Новый орден по-прежнему носил название «Сан-Хулиан-дель-Перейро». Даже возможно, что, прежде чем взять название «Алькантара», он именовался «Трухильо» — по названию крепости к югу от Тахо (недалеко от Касереса, колыбели ордена Сантьяго). Три акта короля Кастилии Альфонса VIII за 1188, 1194 и 1195 гг. перечисляют места, которые должен был колонизовать Гомес, магистр Трухильо, а в 1190 г. генеральный капитул Сито принял рыцарей Трухильо в состав цистерцианского ордена, в который уже входили рыцари Калатравы[124]. А ведь нельзя допустить существования некоего независимого ордена Трухильо, коль скоро его не учредила и не одобрила ни одна папская булла. Поэтому многие историки, и последним из них Дж. Ф. О’Каллагэн, сделали вывод: Сан-Хулиан и Трухильо — просто один и тот же орден. В пользу этого утверждения они приводили три довода: 1) омонимию — в обоих случаях речь идет о магистре Гомесе; 2) упомянутые три акта Альфонса VIII сохранились в архивах ордена Алькантары; 3) наконец, в 1234 г. король Кастилии и Леона Фернандо III передал Сан-Хулиану, ставшему Алькантарой, некую крепость в качестве компенсации за отказ от прав, которые орден получил на Трухильо от Альфонса VIII[125]. Многие крепости этого района, в том числе Касерес, Бадахос, Медельин, между 1175 и 1195 гг. были отобраны у христиан альмохадами. То же произошло и с Трухильо в августе 1195 г. Когда эти крепости были отвоеваны, королевская власть оставила их себе: Касерес не отдали ордену Сантьяго, а Трухильо, отвоеванный в 1232 г., не вернулся к ордену Сан-Хулиан.

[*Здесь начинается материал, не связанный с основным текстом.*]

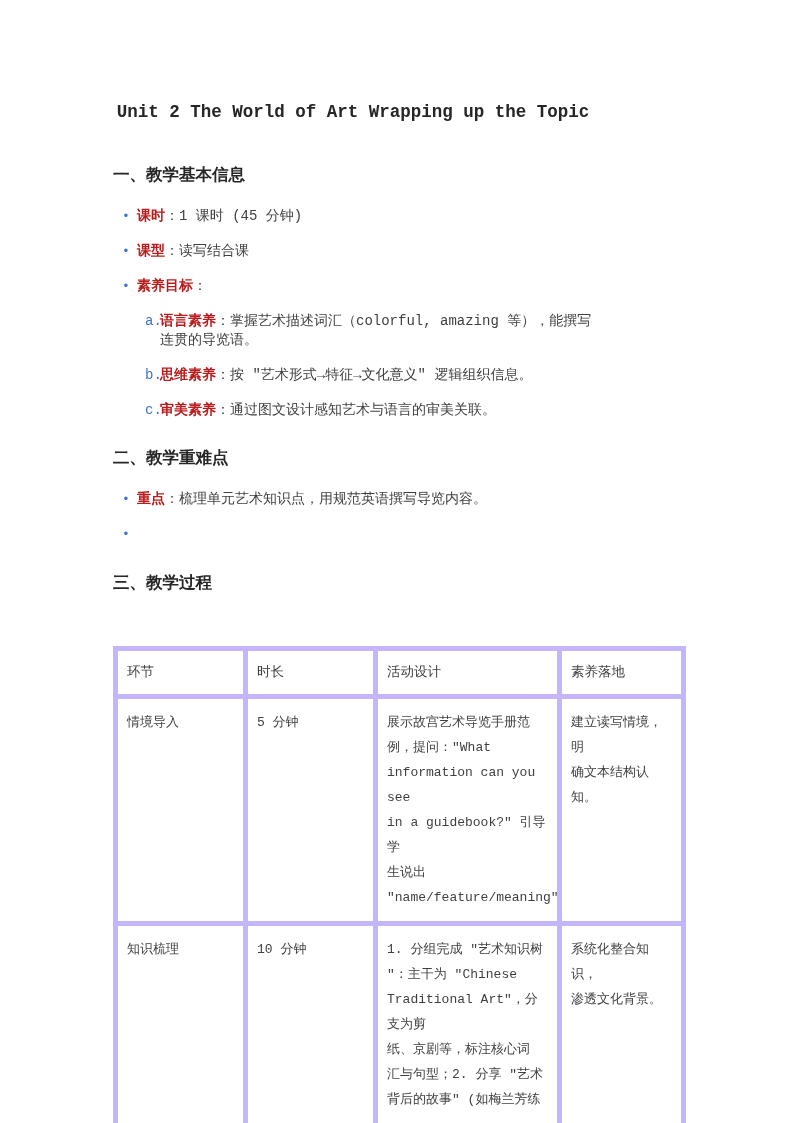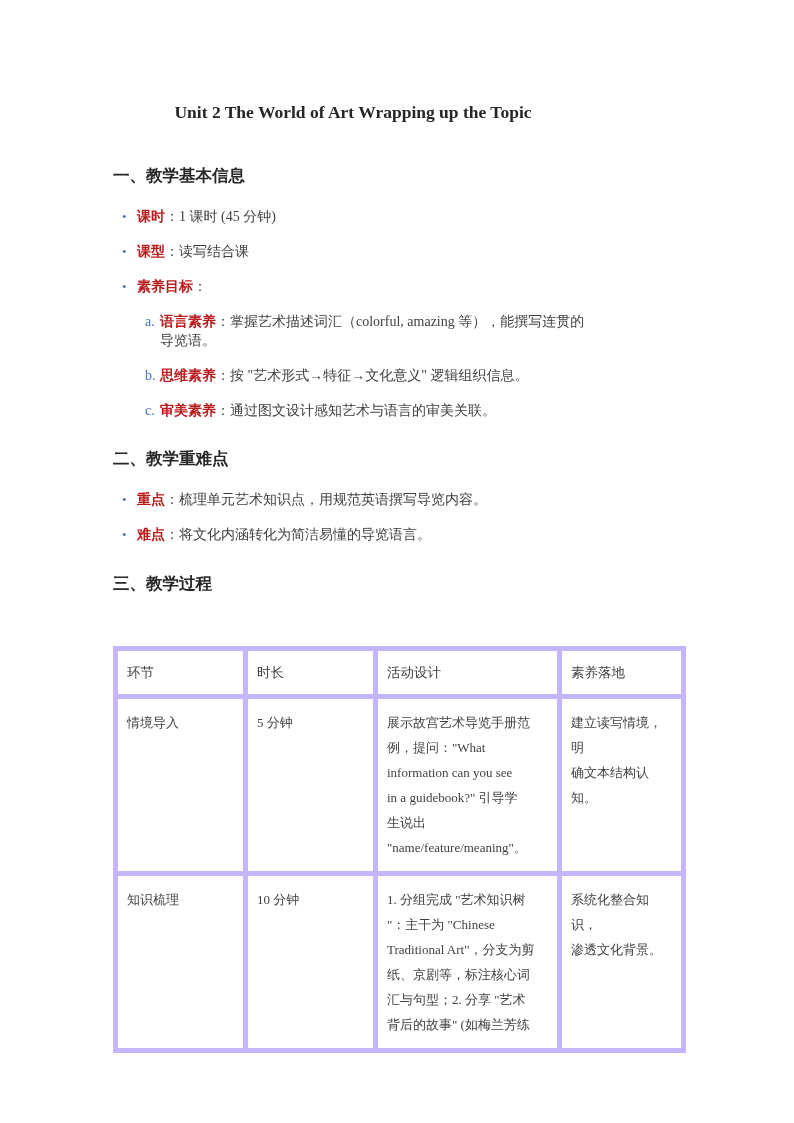--- a/index.html
+++ b/index.html
@@ -1,21 +1,21 @@
 <!DOCTYPE html>
 <html><head>
 <meta charset="utf-8">
 <style>
   html,body{margin:0;padding:0;background:#ffffff;}
   body{width:794px;height:1123px;overflow:hidden;}
   .doc{
     box-sizing:border-box;
     width:706px;height:1123px;
     padding:99px 113px 0 113px;
-    font-family:Liberation Serif, serif;
+    font-family:Liberation Mono, monospace;
     color:#3f3f3f;
   }
   .title{
     text-align:center;
     font-size:17.5px;
     font-weight:600;
     color:#262626;
     line-height:26px;
     margin:0;
   }
@@ -132,21 +132,20 @@
 
   <h2 class="section-heading mt-sec2">二、教学重难点</h2>
 
   <ul class="bullets">
     <li>
       <span class="dot">•</span>
       <span><b class="lbl">重点</b><span>：梳理单元艺术知识点，用规范英语撰写导览内容。</span></span>
     </li>
     <li>
       <span class="dot">•</span>
-      <span><b class="lbl">难点</b><span>：将文化内涵转化为简洁易懂的导览语言。</span></span>
     </li>
   </ul>
 
   <h2 class="section-heading mt-sec3">三、教学过程</h2>
 
   <table class="process">
     <colgroup>
       <col class="col1">
         <col class="col2">
         <col class="col3">

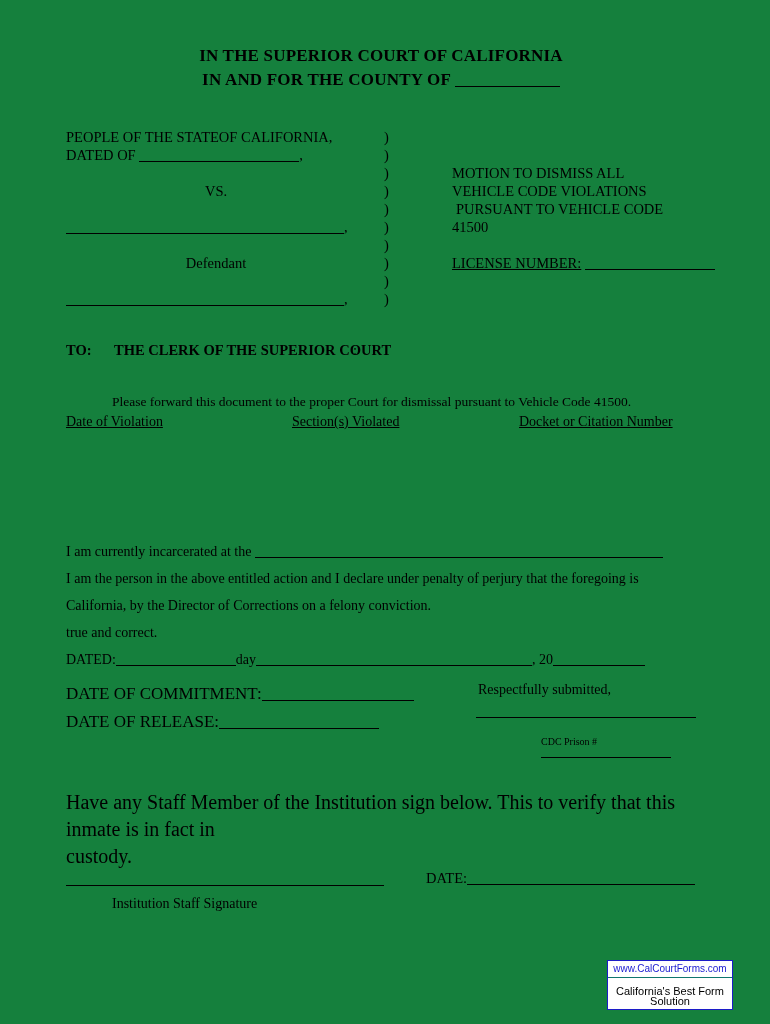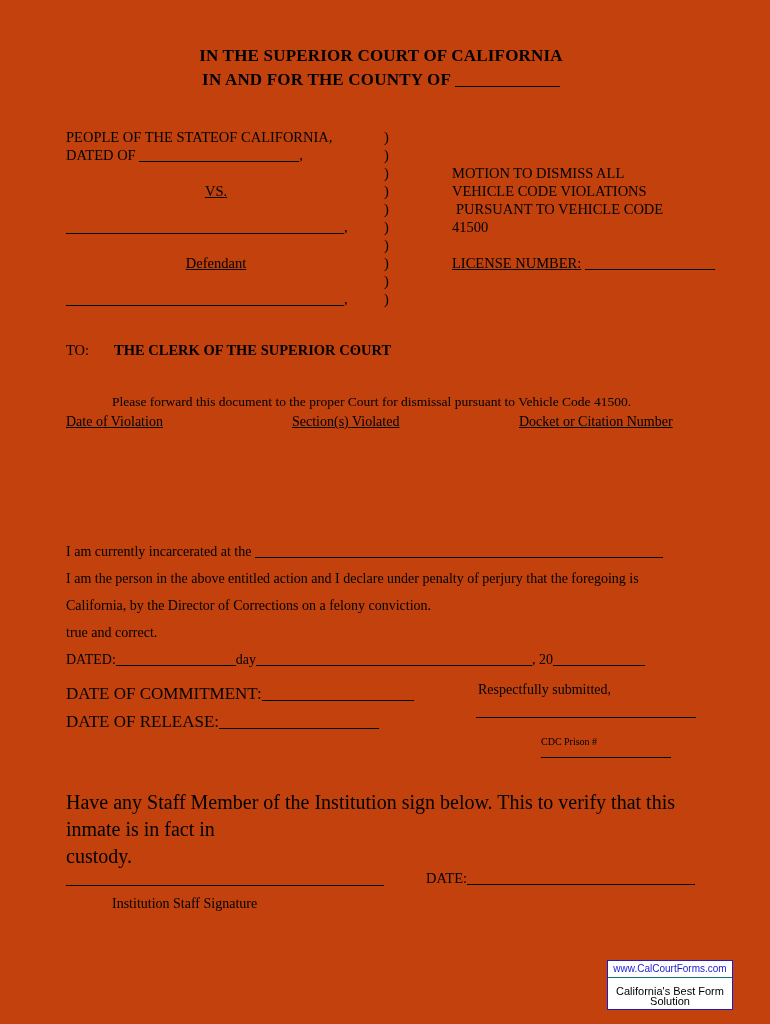--- a/index.html
+++ b/index.html
@@ -8,21 +8,21 @@
     background: #ffffff;
   }
   body {
     font-family: "Liberation Serif", serif;
     color: #000000;
   }
   .page {
     position: relative;
     width: 770px;
     height: 1024px;
-    background: #c2410c;
+    background: #15803d;
     overflow: hidden;
   }
   .inner {
     position: absolute;
     left: 66px;
     top: 0;
     width: 630px;
     height: 1024px;
   }
 
@@ -61,21 +61,20 @@
   .cap-left {
     position: absolute;
     left: 0;
     top: 0;
     width: 300px;
     white-space: nowrap;
   }
   .cap-left.center {
     text-align: center;
     width: 300px;
-    text-decoration: underline;
   }
   .cap-paren {
     position: absolute;
     left: 318px;
     top: 0;
   }
   .cap-right {
     position: absolute;
     left: 386px;
     top: 0;
@@ -99,21 +98,21 @@
     position: absolute;
     top: 342px;
     left: 0;
     width: 630px;
     font-size: 14.5px;
   }
   .to-label {
     position: absolute;
     left: 0;
     top: 0;
-    font-weight: normal;
+    font-weight: bold;
   }
   .to-clerk {
     position: absolute;
     left: 48px;
     top: 0;
     font-weight: bold;
   }
   .to-colon {
     position: absolute;
     left: 287px;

Таким образом, можно полагать так: получив под охрану Трухильо — важную крепость, — орден Сан-Хулиан взял себе ее название; в 1195 г., потеряв Трухильо, он вернулся к названию прежнему. Алькантару, завоеванную Альфонсом IX Леонским в 1213 г. на гребне победы при Лас-Навас-де-Толоса, король передал 28 мая 1217 г. ордену Калатравы с миссией учредить там монастырь-крепость с магистром во главе. С согласия короля магистр Калатравы 16 июля 1218 г. уступил Алькантару ордену Сан-Хулиан-дель-Перейро. Последний принял ее название и разместил в ней свою главную резиденцию.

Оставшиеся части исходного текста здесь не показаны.